Hi David,
I hope you are well.
This stems from the community developed Darwin Core (DwC) standard building on top of the
Dublin Core (DC) standard, rather than something GBIF have introduced. I’m afraid it is a little messy, but I will try and explain.
The original thinking by the DwC authors was that dwc:occurrenceID would be used to identify an occurrence in nature, while
dc:identifier would be a digital record identifier.
In practice almost everyone mapped their database foreign key to occurrenceID and thus they became pretty synonymous.
GBIF recommend that publishers put unique identifiers on records using dwc:occurrenceID. The IPT helps enforce this. This way the publisher can very easily control how many records they wish to appear in GBIF. We pass through
dc:identifier as you notice, but simply treat it like any other non-interpreted field – we have never interpreted this field, and it will not control how we identify records in the GBIF.org index. However, it makes sense to provide it, as there could
well be systems other than GBIF indexing data, and they may likely recognise Dublin Core terms.
Historically, where users have not provided occurrenceID they must have given data mapped with
dwc:insitutuionCode, dwc:collectionCode and dwc:catalogNumber or the equivalent in the
ABCD standard.
If a provider adds occurrenceID and leaves those 3 fields the same, we will recognise this and update the records. If they were to remove one of those triplets, we would insert new records and the old ones would be deleted at some point. It is a manual
process to allow us to engage with publishers before running deletions.
I notice that the dataset you linked to was published in 2007, before dwc:occurrenceID existed. It is therefore using the dwc:insitutuionCode, dwc:collectionCode and dwc:catalogNumber
identifier strategy.
Please note, that Darwin Core recommends concatenating the 3 fields to create a dwc:occurrenceID. Please be aware that this approach means that should someone chose to e.g. change the collection code, the occurrence record ID will also change thus
removing all linkability. If this is expected, then forging unique ids for records using e.g. UUIDs or similar would be a more robust longer term solution and in general we recommend targeting this.
We do recommend people strive to provide occurrenceID, even on older data. This simplifies things going forward.
I hope this helps, but please feel free to ask me any questions around this.
This is off topic, but while you are reading please know that we expect stateOrProvince to be a filter on GBIF next week along with locality, protocol, license, organismID, publishingOrgKey (API only), crawlID (API only). I know you have interest in this
functionality.
Best wishes,
Tim
Hi
I take the opportunity to ask about the difference between two GBIF terms:
What is the difference of "occurrenceID" compared to "identifier"? Both have the same value in this dataset:
1) What is exactly the meaning of that "identifier"? Why is it not explained in dwc terms page?
2) What happens if the data provider keeps all data UNCHANGED, but adds the "occurrenceID" which was missing?
Would next GBIF reindex keep the same number of records and add their occurrenceIDs? (perhaps looking at the triplet in that "identifier"?)
Would later on be safe to change any fields in the dataset (even "identifier", "catalognumber", ...) if that data provider keeps those occurrenceIDs stable?
Thanks

### STUDY MATERIAL
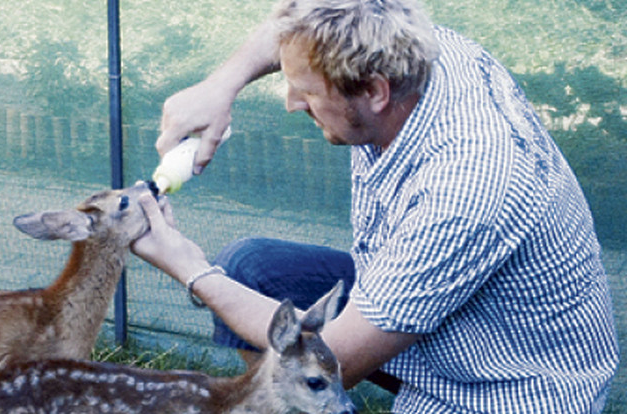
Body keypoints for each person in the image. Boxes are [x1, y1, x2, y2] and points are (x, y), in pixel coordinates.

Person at [131, 0, 620, 412]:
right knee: (249, 268)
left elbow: (328, 358)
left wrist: (189, 267)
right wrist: (224, 83)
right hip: (439, 310)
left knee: (282, 337)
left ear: (373, 91)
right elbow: (304, 19)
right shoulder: (412, 46)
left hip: (504, 385)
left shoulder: (465, 190)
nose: (290, 102)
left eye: (307, 91)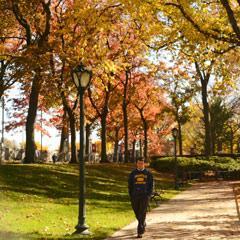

### EXERCISES
- a) Copy the passage from the forum thread on GBIF record identifiers, starting at "I notice that" and ending at "identifier strategy.".
- b) In the thread about GBIF record identifiers, which Darwin Core term does GBIF recommend that publishers use to put unique identifiers on records?

### ANSWERS TO THE PROBLEMS
- a)
I notice that the dataset you linked to was published in 2007, before dwc:occurrenceID existed. It is therefore using the dwc:insitutuionCode, dwc:collectionCode and dwc:catalogNumber
identifier strategy.

- b) dwc:occurrenceID